Collected data:

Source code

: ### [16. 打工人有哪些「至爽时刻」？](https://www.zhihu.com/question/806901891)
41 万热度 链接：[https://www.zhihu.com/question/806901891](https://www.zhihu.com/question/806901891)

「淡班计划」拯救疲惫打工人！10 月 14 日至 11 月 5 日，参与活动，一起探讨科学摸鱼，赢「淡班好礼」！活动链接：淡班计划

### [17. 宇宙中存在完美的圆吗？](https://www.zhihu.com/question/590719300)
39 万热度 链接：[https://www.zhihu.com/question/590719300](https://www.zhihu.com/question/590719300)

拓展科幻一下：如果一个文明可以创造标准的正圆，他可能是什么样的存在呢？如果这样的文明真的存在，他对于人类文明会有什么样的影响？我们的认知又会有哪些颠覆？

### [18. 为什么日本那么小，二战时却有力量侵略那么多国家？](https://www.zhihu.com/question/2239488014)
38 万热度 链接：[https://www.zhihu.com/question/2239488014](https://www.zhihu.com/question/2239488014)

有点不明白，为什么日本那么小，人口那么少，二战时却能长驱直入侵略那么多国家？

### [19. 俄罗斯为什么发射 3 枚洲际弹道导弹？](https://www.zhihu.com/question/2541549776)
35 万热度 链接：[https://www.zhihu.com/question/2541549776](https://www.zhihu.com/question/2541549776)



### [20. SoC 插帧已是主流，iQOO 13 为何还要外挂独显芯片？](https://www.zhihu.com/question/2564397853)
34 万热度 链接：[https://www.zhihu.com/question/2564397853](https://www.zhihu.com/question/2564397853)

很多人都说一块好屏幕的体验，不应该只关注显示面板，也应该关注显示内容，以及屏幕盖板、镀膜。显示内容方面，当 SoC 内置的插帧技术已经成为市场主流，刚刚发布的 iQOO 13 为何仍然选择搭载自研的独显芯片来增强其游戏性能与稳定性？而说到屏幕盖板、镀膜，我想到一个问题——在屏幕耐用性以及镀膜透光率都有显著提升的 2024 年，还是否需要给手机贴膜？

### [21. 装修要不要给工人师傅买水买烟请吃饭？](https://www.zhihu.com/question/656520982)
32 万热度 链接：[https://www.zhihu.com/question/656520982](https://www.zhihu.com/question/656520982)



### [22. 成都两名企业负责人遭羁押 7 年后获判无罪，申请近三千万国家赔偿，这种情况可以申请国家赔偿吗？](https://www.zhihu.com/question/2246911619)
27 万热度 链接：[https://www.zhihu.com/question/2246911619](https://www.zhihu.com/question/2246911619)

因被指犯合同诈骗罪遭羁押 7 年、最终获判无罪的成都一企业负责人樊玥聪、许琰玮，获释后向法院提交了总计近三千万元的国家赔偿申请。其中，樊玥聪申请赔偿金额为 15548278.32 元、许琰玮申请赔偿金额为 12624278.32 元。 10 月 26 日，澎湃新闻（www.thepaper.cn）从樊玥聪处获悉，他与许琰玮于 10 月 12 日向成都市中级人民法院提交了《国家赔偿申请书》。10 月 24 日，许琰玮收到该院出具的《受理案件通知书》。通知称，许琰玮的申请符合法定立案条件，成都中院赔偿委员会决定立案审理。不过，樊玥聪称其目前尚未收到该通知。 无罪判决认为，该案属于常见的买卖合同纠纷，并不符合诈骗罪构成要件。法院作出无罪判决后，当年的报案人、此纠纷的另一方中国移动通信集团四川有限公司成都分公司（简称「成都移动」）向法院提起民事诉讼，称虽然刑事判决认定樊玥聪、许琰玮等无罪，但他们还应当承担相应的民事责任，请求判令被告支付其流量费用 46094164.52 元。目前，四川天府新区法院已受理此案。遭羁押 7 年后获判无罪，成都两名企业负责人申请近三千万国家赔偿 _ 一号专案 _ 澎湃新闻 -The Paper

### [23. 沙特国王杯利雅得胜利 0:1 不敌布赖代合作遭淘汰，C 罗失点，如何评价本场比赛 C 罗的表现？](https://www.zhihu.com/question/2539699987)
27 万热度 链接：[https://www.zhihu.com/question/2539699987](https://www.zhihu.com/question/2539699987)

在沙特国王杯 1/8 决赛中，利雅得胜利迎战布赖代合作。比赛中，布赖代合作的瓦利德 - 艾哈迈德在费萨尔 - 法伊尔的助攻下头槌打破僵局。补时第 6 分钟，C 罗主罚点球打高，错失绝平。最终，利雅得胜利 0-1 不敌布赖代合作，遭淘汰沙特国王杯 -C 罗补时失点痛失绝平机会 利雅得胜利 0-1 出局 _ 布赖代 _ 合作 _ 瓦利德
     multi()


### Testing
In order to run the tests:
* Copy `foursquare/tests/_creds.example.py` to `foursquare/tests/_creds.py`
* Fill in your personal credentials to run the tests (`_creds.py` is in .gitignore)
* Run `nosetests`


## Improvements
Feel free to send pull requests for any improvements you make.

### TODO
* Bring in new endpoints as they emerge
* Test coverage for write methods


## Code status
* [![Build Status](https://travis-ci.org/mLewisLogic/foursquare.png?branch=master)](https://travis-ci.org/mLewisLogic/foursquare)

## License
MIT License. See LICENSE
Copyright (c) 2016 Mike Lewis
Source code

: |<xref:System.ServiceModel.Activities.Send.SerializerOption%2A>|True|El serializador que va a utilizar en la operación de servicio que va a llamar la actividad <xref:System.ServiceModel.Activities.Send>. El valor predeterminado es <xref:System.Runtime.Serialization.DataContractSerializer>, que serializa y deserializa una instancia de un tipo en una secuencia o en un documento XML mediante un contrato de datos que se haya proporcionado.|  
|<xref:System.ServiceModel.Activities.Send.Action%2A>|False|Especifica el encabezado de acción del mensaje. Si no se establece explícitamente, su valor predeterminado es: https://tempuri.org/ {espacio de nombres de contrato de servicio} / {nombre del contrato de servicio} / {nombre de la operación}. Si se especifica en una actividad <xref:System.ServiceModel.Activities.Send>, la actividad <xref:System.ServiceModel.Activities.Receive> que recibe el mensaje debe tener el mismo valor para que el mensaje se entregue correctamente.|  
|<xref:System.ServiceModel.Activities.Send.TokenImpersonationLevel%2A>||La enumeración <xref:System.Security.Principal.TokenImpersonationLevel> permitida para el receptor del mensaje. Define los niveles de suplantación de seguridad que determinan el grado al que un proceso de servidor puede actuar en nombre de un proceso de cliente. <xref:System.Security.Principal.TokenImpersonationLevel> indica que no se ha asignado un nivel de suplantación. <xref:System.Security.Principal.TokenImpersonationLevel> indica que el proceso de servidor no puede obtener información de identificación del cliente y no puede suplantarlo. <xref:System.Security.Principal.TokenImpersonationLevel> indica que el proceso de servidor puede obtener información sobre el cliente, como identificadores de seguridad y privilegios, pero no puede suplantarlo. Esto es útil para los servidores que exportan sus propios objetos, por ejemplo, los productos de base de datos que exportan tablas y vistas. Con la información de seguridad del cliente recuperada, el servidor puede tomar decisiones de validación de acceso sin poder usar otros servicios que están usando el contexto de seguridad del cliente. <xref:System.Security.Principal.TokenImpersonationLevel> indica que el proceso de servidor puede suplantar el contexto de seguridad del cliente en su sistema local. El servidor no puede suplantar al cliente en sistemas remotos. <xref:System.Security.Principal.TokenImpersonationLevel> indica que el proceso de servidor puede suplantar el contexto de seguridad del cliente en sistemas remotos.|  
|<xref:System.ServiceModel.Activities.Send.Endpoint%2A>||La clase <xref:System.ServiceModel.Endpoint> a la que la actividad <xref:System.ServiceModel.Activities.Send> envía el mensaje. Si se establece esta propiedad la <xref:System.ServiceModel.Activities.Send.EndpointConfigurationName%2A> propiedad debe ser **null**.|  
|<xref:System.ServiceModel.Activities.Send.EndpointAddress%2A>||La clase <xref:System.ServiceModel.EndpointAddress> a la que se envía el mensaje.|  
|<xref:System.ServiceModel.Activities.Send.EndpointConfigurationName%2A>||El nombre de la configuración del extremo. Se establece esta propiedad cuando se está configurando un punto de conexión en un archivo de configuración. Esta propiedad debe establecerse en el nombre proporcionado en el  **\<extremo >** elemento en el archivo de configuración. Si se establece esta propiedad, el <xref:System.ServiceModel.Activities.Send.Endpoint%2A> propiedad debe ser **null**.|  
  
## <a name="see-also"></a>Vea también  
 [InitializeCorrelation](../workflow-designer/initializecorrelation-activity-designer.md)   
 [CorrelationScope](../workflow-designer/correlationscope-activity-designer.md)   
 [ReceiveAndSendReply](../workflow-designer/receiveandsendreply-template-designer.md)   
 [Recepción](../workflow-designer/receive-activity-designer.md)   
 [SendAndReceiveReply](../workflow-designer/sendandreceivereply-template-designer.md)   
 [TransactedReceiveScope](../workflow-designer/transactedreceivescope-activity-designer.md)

• _Exercise_
Retype the data from its first line through the line that contains "月 5 日，参与活动，一起探讨科学摸鱼，赢「淡班好礼」！活动链接：淡班计划", including both of those lines.

• _Written reply_
Source code

: ### [16. 打工人有哪些「至爽时刻」？](https://www.zhihu.com/question/806901891)
41 万热度 链接：[https://www.zhihu.com/question/806901891](https://www.zhihu.com/question/806901891)

「淡班计划」拯救疲惫打工人！10 月 14 日至 11 月 5 日，参与活动，一起探讨科学摸鱼，赢「淡班好礼」！活动链接：淡班计划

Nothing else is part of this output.